Welcome to week 3 of the Solar Eclipse Blog! Are you intrigued, like I am, by the patterns found in nature? This week Ken Brandt from the Robeson Planetarium and Science Center has brought us some fascinating facts about natural event patterns and the science of predicting eclipses.

I open with this excerpt from a twitter post by Neil DeGrasse Tyson: “Odd. No one is in denial of America’s Aug 21 total solar eclipse. Like Climate Change, methods & tools of science predict it.” The eclipse Dr. Tyson was writing about was “the great American eclipse” of 2017. Everything about the eclipse and the predictions that went into it went exactly according to planned expectations. There were no unpleasant surprises, except poor weather and crazy traffic post-eclipse, in some cases.  I find it interesting that in some areas of science, some concepts are accepted completely, while others are fraught with strife and contradiction. If you want an example of “unsettled science”, bring up “the anthropocene” at the local pub, and see what happens.

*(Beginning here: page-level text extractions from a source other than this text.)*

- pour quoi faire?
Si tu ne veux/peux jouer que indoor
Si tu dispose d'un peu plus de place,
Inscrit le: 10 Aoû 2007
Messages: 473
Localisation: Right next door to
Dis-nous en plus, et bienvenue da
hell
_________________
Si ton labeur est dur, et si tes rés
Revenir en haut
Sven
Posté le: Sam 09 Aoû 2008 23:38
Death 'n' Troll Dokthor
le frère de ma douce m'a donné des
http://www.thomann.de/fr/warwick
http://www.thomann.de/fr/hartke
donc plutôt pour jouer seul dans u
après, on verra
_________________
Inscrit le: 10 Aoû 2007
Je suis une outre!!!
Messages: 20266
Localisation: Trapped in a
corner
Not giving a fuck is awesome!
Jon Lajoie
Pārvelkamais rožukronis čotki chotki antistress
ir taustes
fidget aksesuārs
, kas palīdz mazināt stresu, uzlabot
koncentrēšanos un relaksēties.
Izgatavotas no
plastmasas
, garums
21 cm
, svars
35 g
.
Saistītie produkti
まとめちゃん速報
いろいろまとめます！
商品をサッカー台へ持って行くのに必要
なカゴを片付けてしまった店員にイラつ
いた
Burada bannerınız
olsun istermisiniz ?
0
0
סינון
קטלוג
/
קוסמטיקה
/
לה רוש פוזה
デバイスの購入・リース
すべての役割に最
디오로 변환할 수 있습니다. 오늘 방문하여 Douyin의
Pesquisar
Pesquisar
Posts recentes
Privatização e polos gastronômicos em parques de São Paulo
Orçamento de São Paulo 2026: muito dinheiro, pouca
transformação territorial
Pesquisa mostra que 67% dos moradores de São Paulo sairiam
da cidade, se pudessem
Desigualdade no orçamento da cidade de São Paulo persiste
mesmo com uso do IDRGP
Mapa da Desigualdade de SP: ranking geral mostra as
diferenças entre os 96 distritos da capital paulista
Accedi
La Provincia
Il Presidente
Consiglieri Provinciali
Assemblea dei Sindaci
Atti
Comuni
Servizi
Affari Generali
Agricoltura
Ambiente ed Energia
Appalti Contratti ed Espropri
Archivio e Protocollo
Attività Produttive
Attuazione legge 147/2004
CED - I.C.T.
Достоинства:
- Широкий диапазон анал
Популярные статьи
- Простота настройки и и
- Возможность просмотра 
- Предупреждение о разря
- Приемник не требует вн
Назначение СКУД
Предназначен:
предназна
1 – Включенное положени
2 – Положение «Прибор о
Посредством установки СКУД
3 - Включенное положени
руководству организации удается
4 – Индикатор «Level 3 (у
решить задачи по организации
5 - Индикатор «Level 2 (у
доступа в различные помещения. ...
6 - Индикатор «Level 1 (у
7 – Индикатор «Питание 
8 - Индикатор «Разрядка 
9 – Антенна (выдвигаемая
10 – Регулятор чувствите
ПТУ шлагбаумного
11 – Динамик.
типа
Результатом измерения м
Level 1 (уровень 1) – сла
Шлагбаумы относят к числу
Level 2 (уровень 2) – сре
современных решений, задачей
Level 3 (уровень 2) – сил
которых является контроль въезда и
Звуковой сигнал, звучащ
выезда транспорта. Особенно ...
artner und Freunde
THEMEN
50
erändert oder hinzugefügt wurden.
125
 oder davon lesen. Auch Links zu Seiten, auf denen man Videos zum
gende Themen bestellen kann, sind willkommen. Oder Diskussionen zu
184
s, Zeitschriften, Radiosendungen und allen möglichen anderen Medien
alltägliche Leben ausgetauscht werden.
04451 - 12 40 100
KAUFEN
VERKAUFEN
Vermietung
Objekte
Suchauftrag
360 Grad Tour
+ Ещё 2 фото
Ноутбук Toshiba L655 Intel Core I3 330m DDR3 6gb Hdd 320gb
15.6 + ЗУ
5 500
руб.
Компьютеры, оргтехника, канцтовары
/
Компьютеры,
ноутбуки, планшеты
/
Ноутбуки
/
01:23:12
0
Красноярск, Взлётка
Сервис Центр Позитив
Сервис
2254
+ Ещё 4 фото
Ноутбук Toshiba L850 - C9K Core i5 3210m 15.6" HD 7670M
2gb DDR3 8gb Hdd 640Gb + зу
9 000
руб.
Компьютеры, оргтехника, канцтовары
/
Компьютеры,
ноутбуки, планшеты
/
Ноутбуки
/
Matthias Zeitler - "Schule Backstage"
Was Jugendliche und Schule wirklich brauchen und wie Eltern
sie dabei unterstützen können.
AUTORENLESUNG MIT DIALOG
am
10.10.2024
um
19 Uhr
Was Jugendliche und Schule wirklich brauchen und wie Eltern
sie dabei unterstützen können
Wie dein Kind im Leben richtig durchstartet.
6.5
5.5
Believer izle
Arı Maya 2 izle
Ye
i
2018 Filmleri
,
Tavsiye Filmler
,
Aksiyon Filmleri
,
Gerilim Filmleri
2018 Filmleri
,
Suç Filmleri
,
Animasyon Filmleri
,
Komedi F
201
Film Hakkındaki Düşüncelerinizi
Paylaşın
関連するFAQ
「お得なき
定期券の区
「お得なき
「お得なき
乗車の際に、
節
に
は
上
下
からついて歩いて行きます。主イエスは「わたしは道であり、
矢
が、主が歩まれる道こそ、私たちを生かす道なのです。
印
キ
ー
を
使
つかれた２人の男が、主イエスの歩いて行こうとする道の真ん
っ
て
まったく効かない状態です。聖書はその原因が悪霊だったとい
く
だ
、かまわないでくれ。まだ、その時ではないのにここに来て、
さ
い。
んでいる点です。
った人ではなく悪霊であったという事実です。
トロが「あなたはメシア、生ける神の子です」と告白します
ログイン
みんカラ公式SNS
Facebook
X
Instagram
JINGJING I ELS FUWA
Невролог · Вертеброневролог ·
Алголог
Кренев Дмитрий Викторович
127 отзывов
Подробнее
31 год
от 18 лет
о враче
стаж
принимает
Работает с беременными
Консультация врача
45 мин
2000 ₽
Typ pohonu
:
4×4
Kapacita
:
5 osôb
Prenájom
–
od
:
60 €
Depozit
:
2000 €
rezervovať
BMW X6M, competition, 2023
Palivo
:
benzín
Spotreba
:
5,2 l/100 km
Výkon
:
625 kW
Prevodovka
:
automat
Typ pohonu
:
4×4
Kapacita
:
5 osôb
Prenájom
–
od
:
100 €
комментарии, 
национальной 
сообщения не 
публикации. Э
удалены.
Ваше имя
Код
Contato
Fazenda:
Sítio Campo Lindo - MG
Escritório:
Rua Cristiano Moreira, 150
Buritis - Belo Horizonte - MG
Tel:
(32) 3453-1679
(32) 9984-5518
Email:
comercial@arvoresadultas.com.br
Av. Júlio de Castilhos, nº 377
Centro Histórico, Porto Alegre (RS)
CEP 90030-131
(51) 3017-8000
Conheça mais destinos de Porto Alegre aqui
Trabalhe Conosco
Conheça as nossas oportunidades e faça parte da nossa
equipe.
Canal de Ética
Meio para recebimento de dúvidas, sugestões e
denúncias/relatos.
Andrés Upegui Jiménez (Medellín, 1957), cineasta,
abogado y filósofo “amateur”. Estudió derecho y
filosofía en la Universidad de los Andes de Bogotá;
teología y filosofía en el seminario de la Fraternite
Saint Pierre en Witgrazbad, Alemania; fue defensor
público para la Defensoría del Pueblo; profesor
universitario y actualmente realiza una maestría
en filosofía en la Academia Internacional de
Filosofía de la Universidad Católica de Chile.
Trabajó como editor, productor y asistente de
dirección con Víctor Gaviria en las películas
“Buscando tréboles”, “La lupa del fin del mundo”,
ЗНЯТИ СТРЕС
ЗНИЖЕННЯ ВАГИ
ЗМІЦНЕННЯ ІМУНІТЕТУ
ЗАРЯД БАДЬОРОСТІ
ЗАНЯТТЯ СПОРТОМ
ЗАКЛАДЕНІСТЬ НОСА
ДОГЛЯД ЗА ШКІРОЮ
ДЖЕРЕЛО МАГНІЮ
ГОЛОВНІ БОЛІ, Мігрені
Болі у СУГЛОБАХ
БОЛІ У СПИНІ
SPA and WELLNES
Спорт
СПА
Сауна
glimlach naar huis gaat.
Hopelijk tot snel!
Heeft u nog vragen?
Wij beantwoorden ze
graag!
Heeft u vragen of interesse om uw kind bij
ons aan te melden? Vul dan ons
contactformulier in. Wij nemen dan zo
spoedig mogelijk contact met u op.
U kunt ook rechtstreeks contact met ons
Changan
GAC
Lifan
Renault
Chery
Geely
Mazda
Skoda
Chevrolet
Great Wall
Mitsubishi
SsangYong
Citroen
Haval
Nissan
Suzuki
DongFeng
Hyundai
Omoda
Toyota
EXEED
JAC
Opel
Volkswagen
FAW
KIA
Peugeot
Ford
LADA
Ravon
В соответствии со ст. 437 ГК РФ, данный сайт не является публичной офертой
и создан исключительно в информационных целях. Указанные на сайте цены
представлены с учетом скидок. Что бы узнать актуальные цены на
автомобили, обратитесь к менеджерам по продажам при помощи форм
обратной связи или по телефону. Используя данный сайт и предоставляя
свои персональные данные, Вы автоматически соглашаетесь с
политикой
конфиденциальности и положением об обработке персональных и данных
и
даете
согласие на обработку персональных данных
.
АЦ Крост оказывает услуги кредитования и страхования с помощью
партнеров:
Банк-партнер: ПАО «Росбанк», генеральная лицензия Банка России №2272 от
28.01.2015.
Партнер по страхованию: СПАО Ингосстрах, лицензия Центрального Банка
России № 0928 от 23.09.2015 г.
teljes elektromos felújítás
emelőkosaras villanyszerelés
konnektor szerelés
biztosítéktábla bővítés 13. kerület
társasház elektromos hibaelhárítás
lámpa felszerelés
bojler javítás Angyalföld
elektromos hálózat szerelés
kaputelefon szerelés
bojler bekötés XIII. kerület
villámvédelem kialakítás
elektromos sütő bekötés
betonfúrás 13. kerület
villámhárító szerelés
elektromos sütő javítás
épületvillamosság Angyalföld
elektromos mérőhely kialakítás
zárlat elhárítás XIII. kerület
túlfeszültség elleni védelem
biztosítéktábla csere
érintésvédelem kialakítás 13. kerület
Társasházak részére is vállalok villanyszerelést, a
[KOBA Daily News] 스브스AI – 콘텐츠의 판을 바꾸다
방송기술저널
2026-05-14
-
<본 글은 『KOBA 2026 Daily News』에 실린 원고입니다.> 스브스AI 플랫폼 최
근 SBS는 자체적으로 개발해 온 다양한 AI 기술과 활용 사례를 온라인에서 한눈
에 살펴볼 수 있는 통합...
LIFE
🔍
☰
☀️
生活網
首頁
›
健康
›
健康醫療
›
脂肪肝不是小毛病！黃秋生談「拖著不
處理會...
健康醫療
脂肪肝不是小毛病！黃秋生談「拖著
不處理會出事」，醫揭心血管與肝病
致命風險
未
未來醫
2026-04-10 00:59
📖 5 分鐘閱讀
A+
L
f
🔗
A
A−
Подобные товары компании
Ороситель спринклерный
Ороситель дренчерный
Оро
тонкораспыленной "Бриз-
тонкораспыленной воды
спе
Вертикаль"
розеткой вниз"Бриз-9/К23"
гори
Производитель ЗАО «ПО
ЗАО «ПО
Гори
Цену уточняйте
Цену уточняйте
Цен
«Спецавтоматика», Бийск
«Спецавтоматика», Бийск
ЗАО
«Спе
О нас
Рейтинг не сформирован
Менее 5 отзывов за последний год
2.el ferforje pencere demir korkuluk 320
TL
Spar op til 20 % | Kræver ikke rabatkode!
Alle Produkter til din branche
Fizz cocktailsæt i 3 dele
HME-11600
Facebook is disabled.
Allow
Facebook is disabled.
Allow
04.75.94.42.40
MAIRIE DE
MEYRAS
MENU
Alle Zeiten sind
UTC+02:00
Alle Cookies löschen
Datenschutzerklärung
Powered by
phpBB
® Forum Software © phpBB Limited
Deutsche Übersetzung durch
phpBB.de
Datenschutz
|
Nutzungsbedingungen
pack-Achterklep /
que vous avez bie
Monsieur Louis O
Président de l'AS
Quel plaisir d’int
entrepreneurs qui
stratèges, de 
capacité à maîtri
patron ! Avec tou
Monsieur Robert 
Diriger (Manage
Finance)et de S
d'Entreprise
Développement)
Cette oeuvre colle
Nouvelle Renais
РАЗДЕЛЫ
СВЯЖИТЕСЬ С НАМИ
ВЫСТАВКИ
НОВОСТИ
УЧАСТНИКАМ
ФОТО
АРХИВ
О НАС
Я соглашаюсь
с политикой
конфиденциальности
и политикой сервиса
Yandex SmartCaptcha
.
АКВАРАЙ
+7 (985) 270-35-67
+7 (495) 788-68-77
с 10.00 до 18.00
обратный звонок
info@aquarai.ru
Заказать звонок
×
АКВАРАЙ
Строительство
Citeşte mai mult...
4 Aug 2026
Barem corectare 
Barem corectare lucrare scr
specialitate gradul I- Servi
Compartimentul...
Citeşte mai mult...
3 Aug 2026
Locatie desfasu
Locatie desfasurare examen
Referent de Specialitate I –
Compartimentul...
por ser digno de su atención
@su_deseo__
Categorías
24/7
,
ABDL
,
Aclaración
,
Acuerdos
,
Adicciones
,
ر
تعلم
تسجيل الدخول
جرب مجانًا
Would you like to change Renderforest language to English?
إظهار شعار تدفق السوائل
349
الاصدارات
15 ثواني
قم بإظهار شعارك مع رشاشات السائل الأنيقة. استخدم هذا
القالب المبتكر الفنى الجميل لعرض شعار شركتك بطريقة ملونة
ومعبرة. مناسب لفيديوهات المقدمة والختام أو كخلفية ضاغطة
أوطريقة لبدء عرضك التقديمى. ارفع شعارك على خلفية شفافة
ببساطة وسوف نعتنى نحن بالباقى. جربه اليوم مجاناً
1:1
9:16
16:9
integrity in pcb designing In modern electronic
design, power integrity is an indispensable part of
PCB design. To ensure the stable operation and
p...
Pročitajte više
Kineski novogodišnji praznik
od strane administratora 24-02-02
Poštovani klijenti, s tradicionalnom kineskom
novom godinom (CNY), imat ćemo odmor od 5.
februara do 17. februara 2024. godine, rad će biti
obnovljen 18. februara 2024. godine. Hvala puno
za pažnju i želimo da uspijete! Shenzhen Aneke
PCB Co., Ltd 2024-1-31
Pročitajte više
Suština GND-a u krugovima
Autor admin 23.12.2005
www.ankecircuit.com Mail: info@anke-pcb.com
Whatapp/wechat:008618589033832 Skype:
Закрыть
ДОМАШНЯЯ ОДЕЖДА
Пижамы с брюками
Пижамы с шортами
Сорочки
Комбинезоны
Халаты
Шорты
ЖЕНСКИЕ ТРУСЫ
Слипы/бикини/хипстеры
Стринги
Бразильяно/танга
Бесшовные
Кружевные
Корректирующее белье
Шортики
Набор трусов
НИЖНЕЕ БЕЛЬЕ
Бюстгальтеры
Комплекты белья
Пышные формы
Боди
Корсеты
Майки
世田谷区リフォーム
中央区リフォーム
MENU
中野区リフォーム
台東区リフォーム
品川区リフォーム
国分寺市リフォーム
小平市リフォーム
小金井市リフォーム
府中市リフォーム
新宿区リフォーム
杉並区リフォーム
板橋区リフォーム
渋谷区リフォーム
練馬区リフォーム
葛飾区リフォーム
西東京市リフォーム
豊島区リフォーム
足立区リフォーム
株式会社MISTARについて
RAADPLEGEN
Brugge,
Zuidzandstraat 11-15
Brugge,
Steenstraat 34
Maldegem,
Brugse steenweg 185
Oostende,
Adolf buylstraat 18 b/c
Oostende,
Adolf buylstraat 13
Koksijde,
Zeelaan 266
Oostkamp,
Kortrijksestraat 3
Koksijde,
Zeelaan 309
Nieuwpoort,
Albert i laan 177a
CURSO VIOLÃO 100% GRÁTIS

Annular Solar Eclipse of 2005 Oct 03 (Carrascosa del Campo, SPAIN)
Nikon D100 and Vixen 80mm f/8 Fluorite Refractor
Exposure: f/16 @ 1/250 second (ISO200)
Photo ©2005 by Fred Espenak

Natural events do occur in patterns, and humans are good at sleuthing out those relationships if they exist. One such relationship is called a Saros. Civilized people were predicting eclipses prior to systemized writing! And eclipses were predicted worldwide. 

So how does an eclipse get predicted? The Moon orbits Earth every month, and its orbital plane is tilted 5 degrees relative to Earth’s orbit around the Sun. Imagine the Moon’s shadow, always draped behind it relative to the Sun. Most months, when the New Moon crosses Earth’s orbital plane, its shadow passes above or below the Earth in space.  No eclipses are seen in this relatively normal configuration. But every once in a while, the Moon’s orbital plane crosses Earths, and an eclipse is possible. Astronomers refer to these points in the Earth-Moon orbit as nodes.  

2006 Total Solar Eclipse
This sequence encompasses the entire eclipse from start to finish.
Fred Espenak, 2006

Effective eclipse prediction requires knowledge of the Saros cycles, which are sets of eclipse alignments based on repeating patterns in the Moon-Earth orbital system. From NASA’s eclipse FAQ’s: “Eclipses occur in patterns. The Saros Series is a period of 223 lunar months that has been used to predict eclipses for thousands of years. In a Saros Series, exactly 9 years, 5.5 days after any lunar eclipse, a solar eclipse will occur, and vice versa. Approximately 6585.3211 days, or 18 years, 11 days, and 8 hours after one eclipse, the Sun, Earth, and Moon return to about the same relative geometry, and a nearly identical eclipse occurs. These similar eclipses are part of the same Saros Cycle, and the time between the two eclipses is called a saros.

Total Solar Eclipse of 1991 July 11 (San Jose del Cabo, Baja, MEXICO)
Nikon FE
Photo ©1991 by Fred Espenak

The master of eclipse prediction, mapping, and modeling, recently retired from NASA’s Goddard Space Flight Center, is Fred Espenak. Most of the eclipse information and diagrams are from work Dr. Espenak and his team at Goddard compiled while at NASA. It’s part of a larger canon of work, the Five Millennium Catalog of Solar Eclipses. According to Dr. Espenak, “…The eclipse belongs to Saros 134 and is number 44 of 71 eclipses in the series. …” Stay tuned in February of 2024, and I’ll tell you where Dr. Espanak will be going to view the total eclipse. He’s been chasing eclipses for many years, and will know where there’s likely to be good weather on April 8th.

The science of eclipse prediction is very well established. It’s one way we know that the Earth-Sun-Moon system is extremely stable, as the Saros cycle pattern has remained almost unchanged for millenia.


Ken Brandt directs the Robeson Planetarium and Science Center in Lumberton, NC.  He is a volunteer in NASA’s Solar System Ambassador Program. He is also a member of the 3rd cohort of NC Space Grant Ambassadors, and an Ambassador for the Mars Society.